Однако, в сущности, Прохор был меньшим злом из всех возможных и большого вреда бывшему дому Нестора Васильевича, а равно и его обитателям нанести не мог. В других домкомах, где власть захватили большевики, безответных квартирантов, как рассказывали Киршнеру, подвергали изощренным пыткам – собирали деньги на немецких сирот, пели революционные гимны, а в одном доме даже завели говорящую собаку. Собака, правда, из всех слов отчетливо выговаривала только одно – то самое, которое приличные люди именуют изящным словом «филей», но зато уж лаяла она его безостановочно. Среди большевиков собака эта считалась провозвестником светлого будущего человечества и свидетельством того, до каких высот может довести живое существо экономическая теория Карла Маркса.

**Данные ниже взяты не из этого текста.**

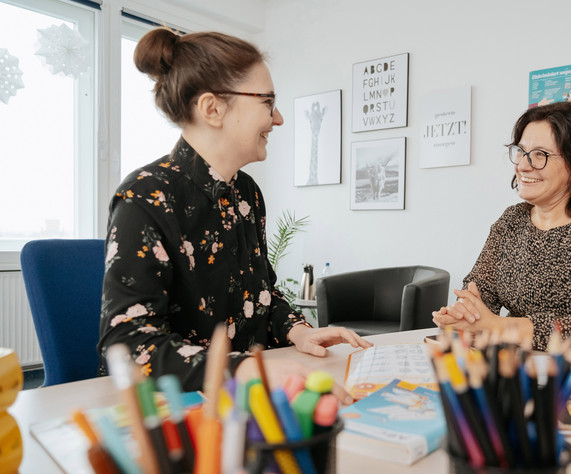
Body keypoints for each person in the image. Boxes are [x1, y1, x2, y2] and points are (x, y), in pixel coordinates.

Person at [98, 28, 370, 401]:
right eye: (267, 102)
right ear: (213, 108)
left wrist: (298, 332)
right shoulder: (145, 196)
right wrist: (246, 370)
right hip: (174, 411)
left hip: (250, 402)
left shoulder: (247, 194)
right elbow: (129, 344)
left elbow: (260, 296)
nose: (278, 119)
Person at [432, 102, 571, 352]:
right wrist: (464, 316)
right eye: (521, 151)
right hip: (511, 361)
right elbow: (478, 292)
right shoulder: (512, 219)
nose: (523, 165)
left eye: (541, 154)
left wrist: (499, 327)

После октябрьского переворота ни Загорский, ни помощник его Ганцзалин в доме уже не появлялись. Однако Нестор Васильевич прислал из Москвы свой новый адрес, чтобы, если паче чаяний, будут приходить ему письма, Артур Иванович пересылал бы их в нужное место. Кроме того, Загорский попросил отослать наиболее дорогие для него вещи на его дачу в Куоккалу, которая после революции оказалась уже как бы за границей советской России и где поэтому они находились в большей безопасности.
Артур Иванович не считал, что финский рабочий окажется честнее русского пролетария, однако веление хозяина исполнил и теперь второй уже год с тоскою ждал, когда власть большевиков наконец рухнет. По расчетам Киршнера, до этого оставалось днями считать. С запада на Петроград шел Юденич со своей армией, с юга красных теснил Деникин, с востока наступал адмирал Колчак. Еще месяц, в крайнем случае – два, и порядок будет восстановлен, а Нестор Васильевич наконец сможет беспрепятственно въехать в родные петербургские пенаты.